▶ [Extract to read]:
Sneaky Peek into Puglia: May 2016

masseria6A Spring welcome from sunny Puglia. This month I thought I might introduce you all to the ‘masseria’. If you ever have the opportunity to visit Puglia and take a trip into the countryside, you will see examples of these historic masterpieces.

Masserie (plural for masseria) were primarily built between the 16th and 18th centuries, when Spain, which at the time ruled over Southern Italy, granted the local nobility license to repopulate vast inland areas that had often been abandoned. A masseria was basically a large farm inhabited by the landowners and included lodgings for the peasants working the land, stables, and warehouses for forage and crops. Around the original building, a tiny village would slowly develop. The masseria shares the same outline of the farmyard of Mediterranean tradition. The external walls, without openings, protected against intruders and attackers and also provided a defence against possible robberies. One large entrance way, blocked by a sturdy door, allowed access to the large yard for both carriages and freight wagons. Inside the walls it featured a large central space; a courtyard, around which were the several residence and work buildings.

Typically, in terms of accommodation, the building had one or more floors, the upper floors where the Master and his family would live. The lower floors were used for other residential purposes and as farmers’ stores and general stores. Inside the courtyard there were also stables for horses or mules, as well as for chickens, rabbits and birds. Other buildings were used for the storage of work tools and as shelter for the carriages. In the majority of cases, a masseria would also house a chapel.

Masserie have been described as ‘true monuments of the rural culture of Puglia‘. The great shame is that many of them have been simply left to decay.

The ‘Region of Puglia’ has acquired an extensive number of these properties (it is not clear how many), as has the ‘church’. I assume the reasons include; demise of the owner, in lieu of tax payments, bankruptcies, etc.

▶ [Exercise requirements]:
• 1. Reproduce the passage on Puglia's masserie from "Typically, in terms" to "house a chapel.", switching "chapel" to "bread oven".
• 2. Pick up the passage on Puglia's masserie at the point where it stops, and carry it forward.

(Stored entries)
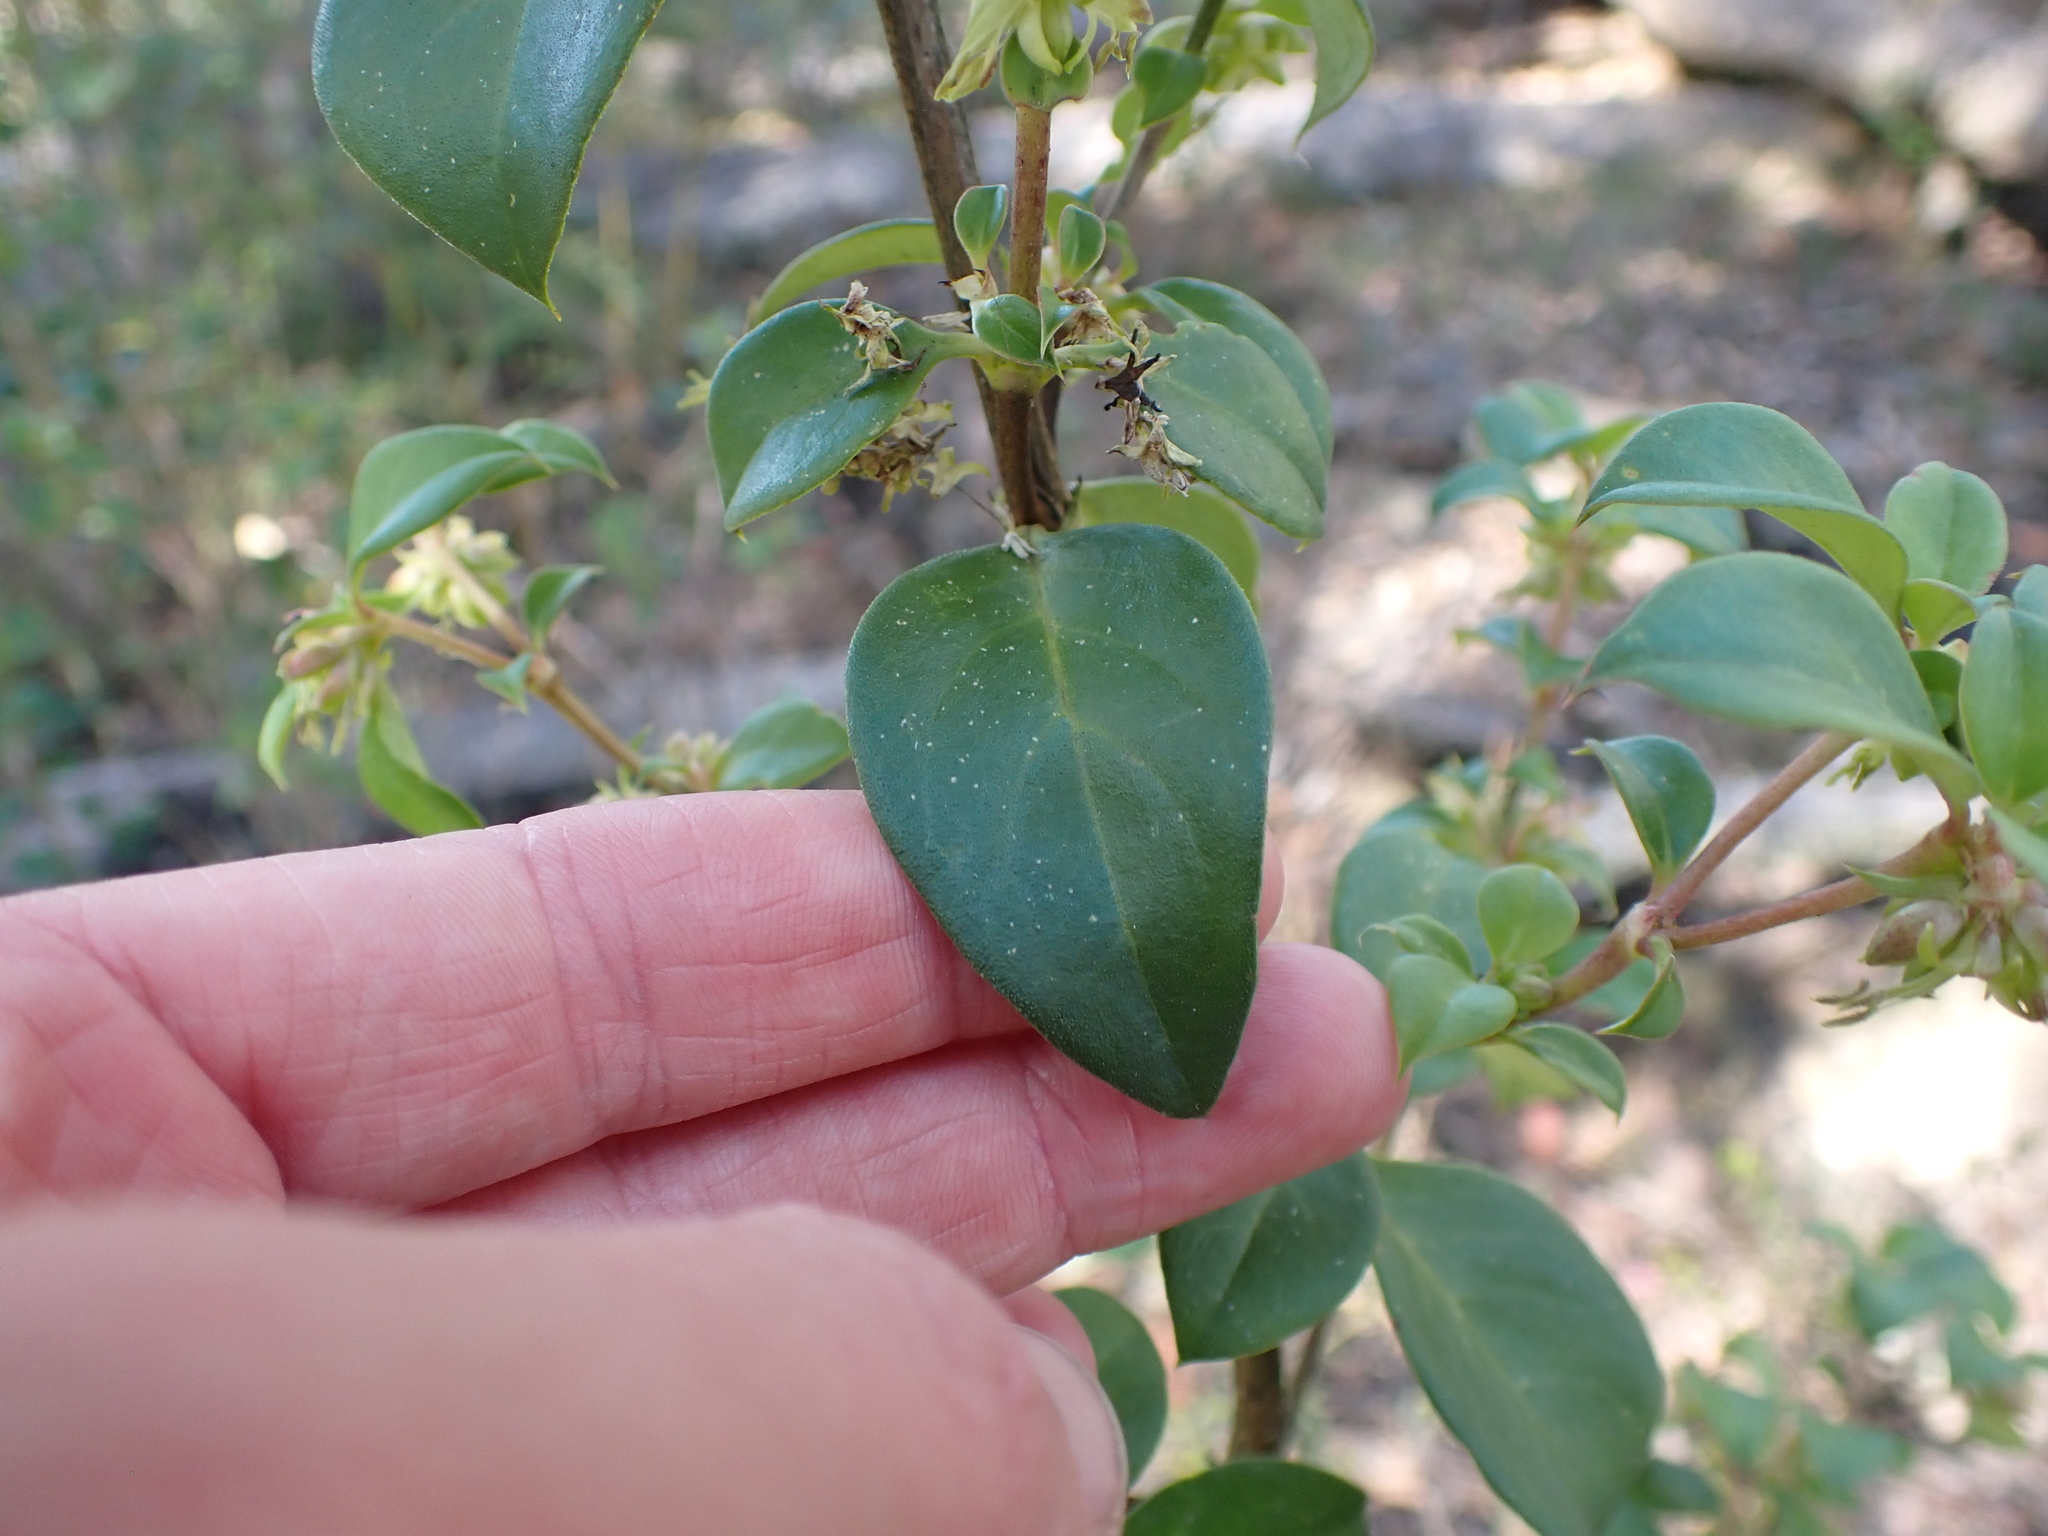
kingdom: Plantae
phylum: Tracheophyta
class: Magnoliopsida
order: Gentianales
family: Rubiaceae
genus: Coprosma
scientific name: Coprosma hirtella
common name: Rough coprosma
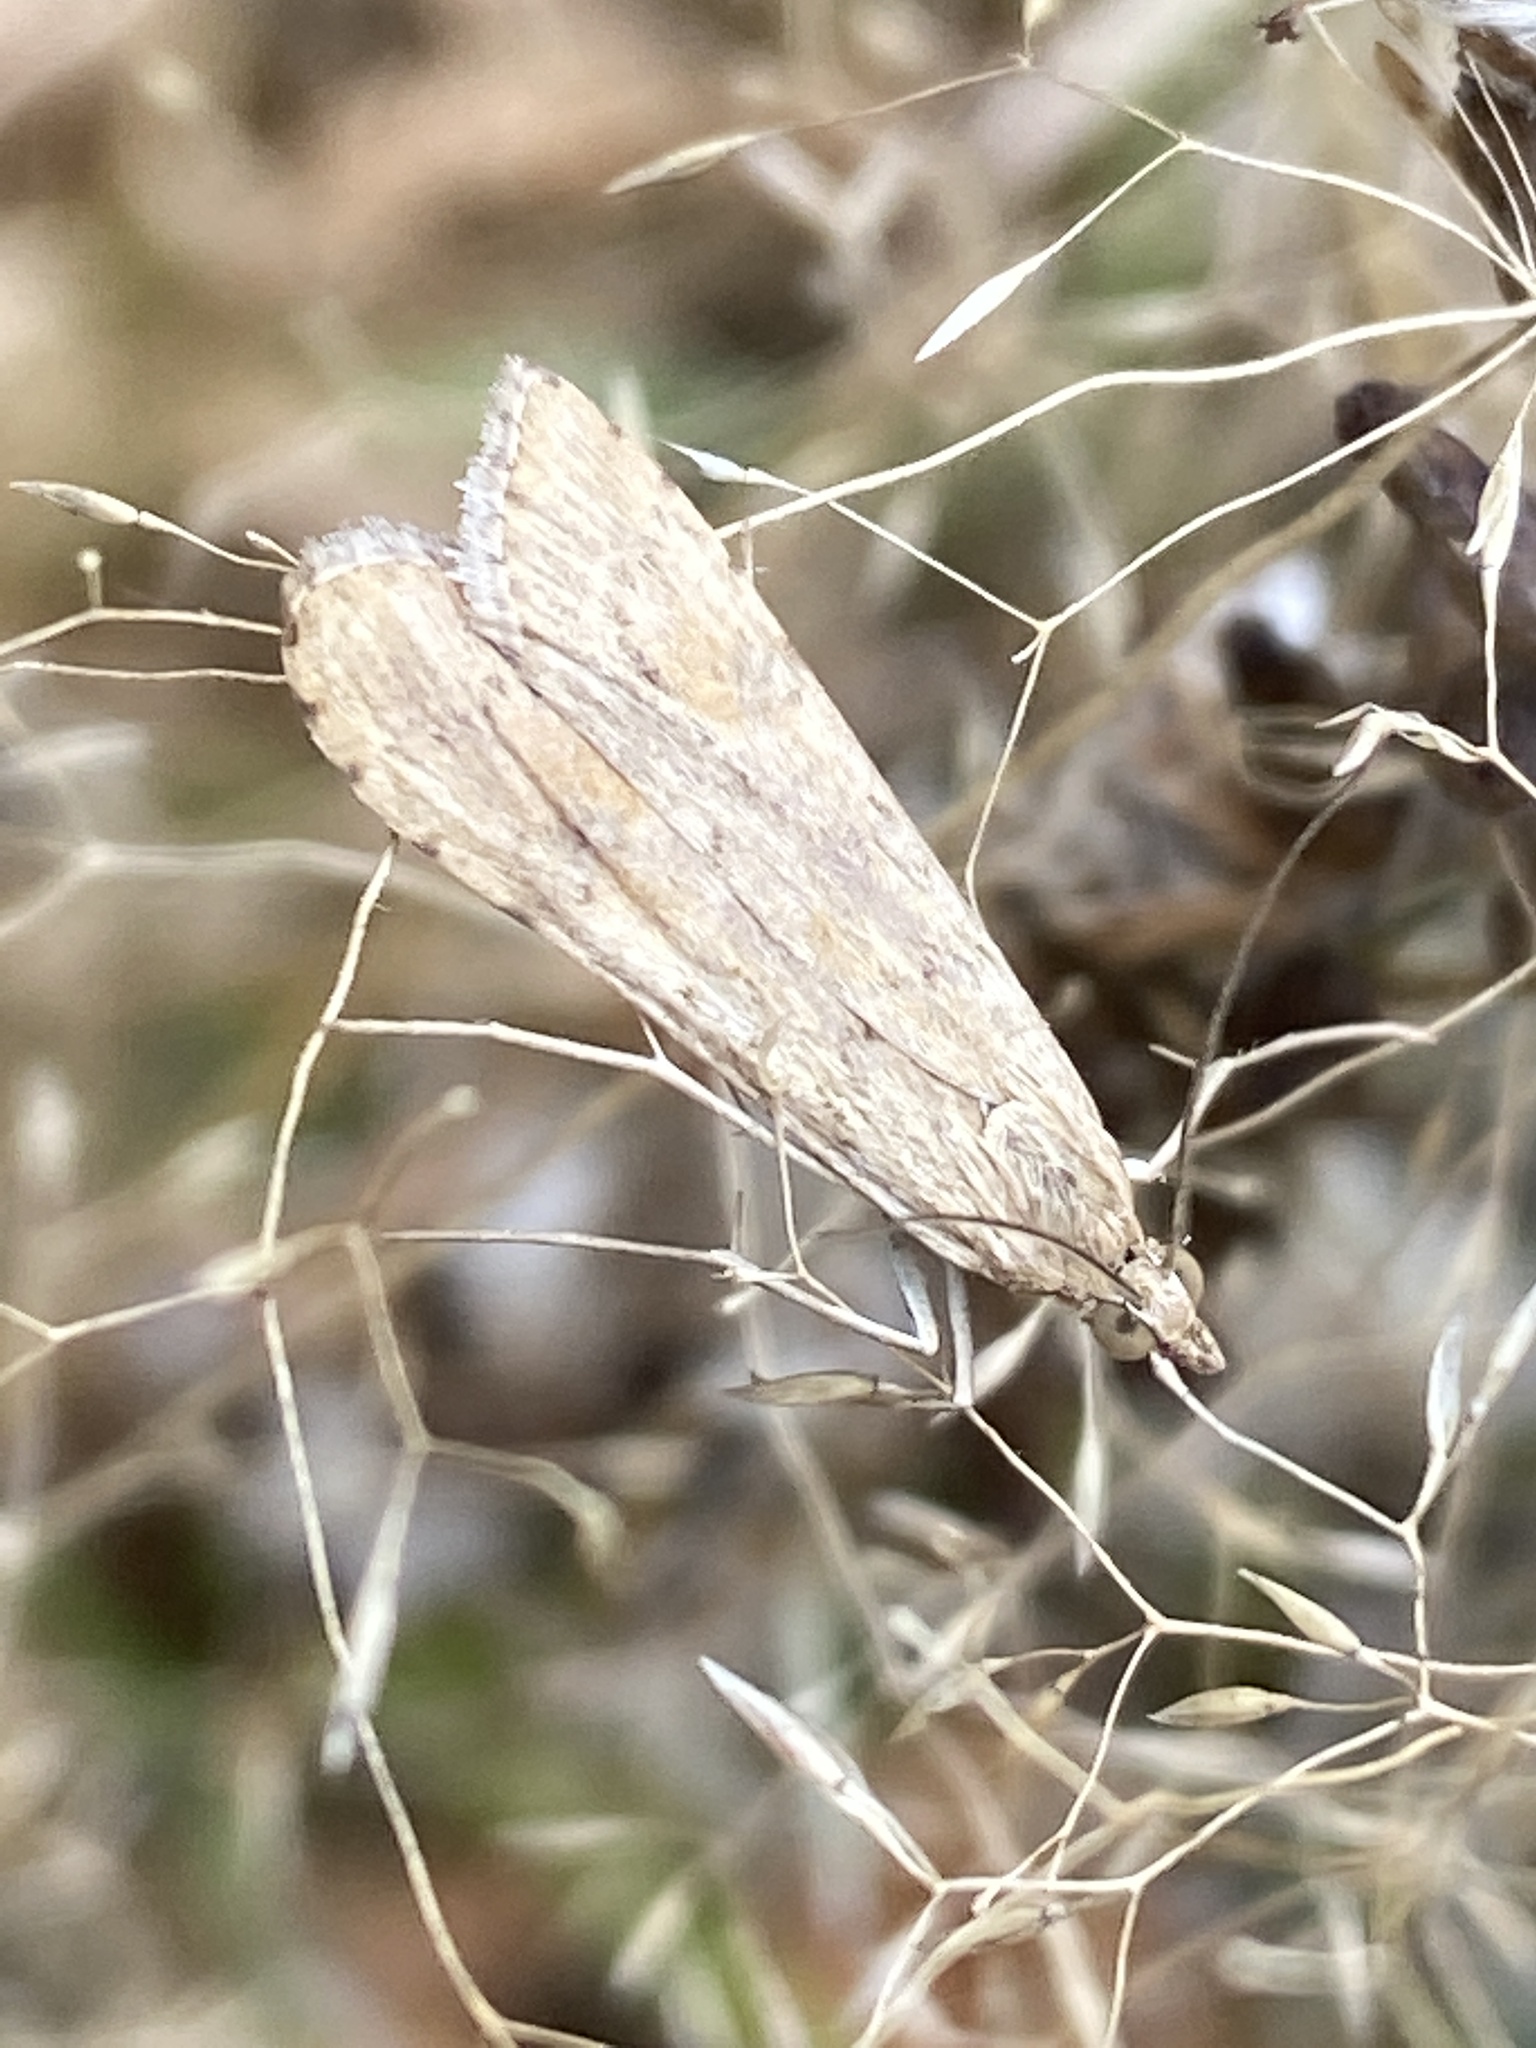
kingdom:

▶ [Answers below]:
• 1.
Typically, in terms of accommodation, the building had one or more floors, the upper floors where the Master and his family would live. The lower floors were used for other residential purposes and as farmers’ stores and general stores. Inside the courtyard there were also stables for horses or mules, as well as for chickens, rabbits and birds. Other buildings were used for the storage of work tools and as shelter for the carriages. In the majority of cases, a masseria would also house a bread oven.

• 2.
In 2011 a sample of 34 buildings of particular historical interest and of architectural significance were identified as potential tourist attractions. I don’t know if this liberating of culture was actually implemented though.

The whole issue of historical land ownership seems like a bowl of spaghetti – almost impossible to unravel!

A newspaper article written in 2011 recorded that the ‘Puglia Region’ has on its books, almost 25,000 hectares of land; 4000 farms, 1770 kms of roads, 82 km of aqueducts, a number of forests and 3000 houses The actual ownership of these assets in many cases, is unknown. This is because ownership in the early years wasn’t formally recorded!

Now, on some of these property assets, families have built dwellings without permission, and without consequent legal action. I have even read of whole villages being constructed in this manner. Imagine the social consequences of taking legal action now! I cannot imagine whole villages being destroyed as they have been illegally constructed!

I also know that the historical artefacts in some of these properties have been stolen (carved architraves, gargoyles, statues, doors, windows, flooring, mantelpieces, tiling, etc). In many cases, therefore, the richness of Puglia’s cultural history has been and is being lost through abandonment and decay. Local stone was in abundance and was used to build substantial dwellings for all. The stellar ceilings, barrel ceilings, thick walls, stone floors are common place. (I have include pictures of our home as examples).

Many of these masserie were abandoned in the late 19th century and early 20th century as they were oversized for modern living and the idea of a tied farming to help manage the farms was no longer necessary or desirable.

Masseria GiulioThe good news is that many were also salvaged and lovingly restored as commercial investments, such as hotels, spas, and restaurants. I am sure they all display some of the antiquities that defined their heritage. A good friend of mine has recently restored a 17th century masseria, Masseria Giulio and is now taking bookings for holiday rentals as well as offering all-inclusive mini breaks, focusing on Puglian wine, food and culture.

We have had the good fortune to eat at several local masserie including, Il Frantoio, which is a real showcase for traditional olive oil production, as well as benefitting from artistic presentation of itself and the dining delights it offers. Masseria San Lorenzo, which is a five star hotel, with a golf course complex, and an enormous swimming pool.

The coastal area between Bari and Brindisi is known as the Masseria coast. We are fortunate to live North of Brindisi and so many of the masserie are within a comfortable driving distance. The Masserie mainly have underground olive mills, which are carved out of stone (of which there is an abundance), much of it lying close to the surface and so is easily utilized for building villas, walls, etc. Large holes were sunk through the bedrock, in which olives were dropped and stored. Enormous millstones were turned by donkeys or horses around the circular stone bases to crush the olives, after which everything was put through the presses, (which looked like gigantic wooden corkscrews).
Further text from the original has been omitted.